> _To be done_
Reproduce every one of the following records verbatim, with no alteration of any kind.

==== Record list

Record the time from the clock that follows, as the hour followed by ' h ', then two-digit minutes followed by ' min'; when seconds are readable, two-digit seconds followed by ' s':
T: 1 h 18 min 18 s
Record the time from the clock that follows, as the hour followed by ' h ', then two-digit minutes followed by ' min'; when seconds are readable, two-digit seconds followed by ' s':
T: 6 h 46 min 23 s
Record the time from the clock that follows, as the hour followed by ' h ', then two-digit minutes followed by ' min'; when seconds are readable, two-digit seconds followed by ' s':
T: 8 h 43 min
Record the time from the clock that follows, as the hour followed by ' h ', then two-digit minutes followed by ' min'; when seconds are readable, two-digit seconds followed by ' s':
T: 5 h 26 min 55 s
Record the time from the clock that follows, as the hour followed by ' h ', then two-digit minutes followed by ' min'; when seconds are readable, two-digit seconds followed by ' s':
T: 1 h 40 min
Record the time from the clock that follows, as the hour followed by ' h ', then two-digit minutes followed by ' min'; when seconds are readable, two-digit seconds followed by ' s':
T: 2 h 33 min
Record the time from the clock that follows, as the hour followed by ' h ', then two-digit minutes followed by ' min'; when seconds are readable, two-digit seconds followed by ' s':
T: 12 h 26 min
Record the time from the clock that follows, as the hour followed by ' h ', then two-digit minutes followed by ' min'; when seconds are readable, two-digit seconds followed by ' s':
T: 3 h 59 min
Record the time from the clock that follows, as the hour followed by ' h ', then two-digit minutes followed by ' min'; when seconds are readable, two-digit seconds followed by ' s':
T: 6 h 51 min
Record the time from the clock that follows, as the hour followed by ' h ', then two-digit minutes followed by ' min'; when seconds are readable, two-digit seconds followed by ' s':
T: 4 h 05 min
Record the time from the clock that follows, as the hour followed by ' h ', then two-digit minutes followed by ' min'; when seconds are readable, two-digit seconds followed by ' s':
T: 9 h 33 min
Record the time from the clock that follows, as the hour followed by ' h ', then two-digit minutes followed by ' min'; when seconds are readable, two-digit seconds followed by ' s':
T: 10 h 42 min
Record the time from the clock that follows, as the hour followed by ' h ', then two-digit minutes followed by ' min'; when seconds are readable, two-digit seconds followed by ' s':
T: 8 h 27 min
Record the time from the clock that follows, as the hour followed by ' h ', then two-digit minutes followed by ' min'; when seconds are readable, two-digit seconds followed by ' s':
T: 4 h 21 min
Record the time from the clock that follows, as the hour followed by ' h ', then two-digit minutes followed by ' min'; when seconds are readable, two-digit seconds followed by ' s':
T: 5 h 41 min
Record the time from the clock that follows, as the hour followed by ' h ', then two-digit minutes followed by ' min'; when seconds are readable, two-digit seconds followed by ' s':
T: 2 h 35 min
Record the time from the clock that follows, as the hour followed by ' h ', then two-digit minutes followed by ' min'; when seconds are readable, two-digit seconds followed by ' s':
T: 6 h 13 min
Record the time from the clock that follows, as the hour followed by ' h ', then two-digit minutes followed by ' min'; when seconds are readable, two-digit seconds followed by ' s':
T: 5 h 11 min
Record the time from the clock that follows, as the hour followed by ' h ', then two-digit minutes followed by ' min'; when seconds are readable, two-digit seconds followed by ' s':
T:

========

> _Result for this exercise_
Record the time from the clock that follows, as the hour followed by ' h ', then two-digit minutes followed by ' min'; when seconds are readable, two-digit seconds followed by ' s':
T: 1 h 18 min 18 s
Record the time from the clock that follows, as the hour followed by ' h ', then two-digit minutes followed by ' min'; when seconds are readable, two-digit seconds followed by ' s':
T: 6 h 46 min 23 s
Record the time from the clock that follows, as the hour followed by ' h ', then two-digit minutes followed by ' min'; when seconds are readable, two-digit seconds followed by ' s':
T: 8 h 43 min
Record the time from the clock that follows, as the hour followed by ' h ', then two-digit minutes followed by ' min'; when seconds are readable, two-digit seconds followed by ' s':
T: 5 h 26 min 55 s
Record the time from the clock that follows, as the hour followed by ' h ', then two-digit minutes followed by ' min'; when seconds are readable, two-digit seconds followed by ' s':
T: 1 h 40 min
Record the time from the clock that follows, as the hour followed by ' h ', then two-digit minutes followed by ' min'; when seconds are readable, two-digit seconds followed by ' s':
T: 2 h 33 min
Record the time from the clock that follows, as the hour followed by ' h ', then two-digit minutes followed by ' min'; when seconds are readable, two-digit seconds followed by ' s':
T: 12 h 26 min
Record the time from the clock that follows, as the hour followed by ' h ', then two-digit minutes followed by ' min'; when seconds are readable, two-digit seconds followed by ' s':
T: 3 h 59 min
Record the time from the clock that follows, as the hour followed by ' h ', then two-digit minutes followed by ' min'; when seconds are readable, two-digit seconds followed by ' s':
T: 6 h 51 min
Record the time from the clock that follows, as the hour followed by ' h ', then two-digit minutes followed by ' min'; when seconds are readable, two-digit seconds followed by ' s':
T: 4 h 05 min
Record the time from the clock that follows, as the hour followed by ' h ', then two-digit minutes followed by ' min'; when seconds are readable, two-digit seconds followed by ' s':
T: 9 h 33 min
Record the time from the clock that follows, as the hour followed by ' h ', then two-digit minutes followed by ' min'; when seconds are readable, two-digit seconds followed by ' s':
T: 10 h 42 min
Record the time from the clock that follows, as the hour followed by ' h ', then two-digit minutes followed by ' min'; when seconds are readable, two-digit seconds followed by ' s':
T: 8 h 27 min
Record the time from the clock that follows, as the hour followed by ' h ', then two-digit minutes followed by ' min'; when seconds are readable, two-digit seconds followed by ' s':
T: 4 h 21 min
Record the time from the clock that follows, as the hour followed by ' h ', then two-digit minutes followed by ' min'; when seconds are readable, two-digit seconds followed by ' s':
T: 5 h 41 min
Record the time from the clock that follows, as the hour followed by ' h ', then two-digit minutes followed by ' min'; when seconds are readable, two-digit seconds followed by ' s':
T: 2 h 35 min
Record the time from the clock that follows, as the hour followed by ' h ', then two-digit minutes followed by ' min'; when seconds are readable, two-digit seconds followed by ' s':
T: 6 h 13 min
Record the time from the clock that follows, as the hour followed by ' h ', then two-digit minutes followed by ' min'; when seconds are readable, two-digit seconds followed by ' s':
T: 5 h 11 min
Record the time from the clock that follows, as the hour followed by ' h ', then two-digit minutes followed by ' min'; when seconds are readable, two-digit seconds followed by ' s':
T:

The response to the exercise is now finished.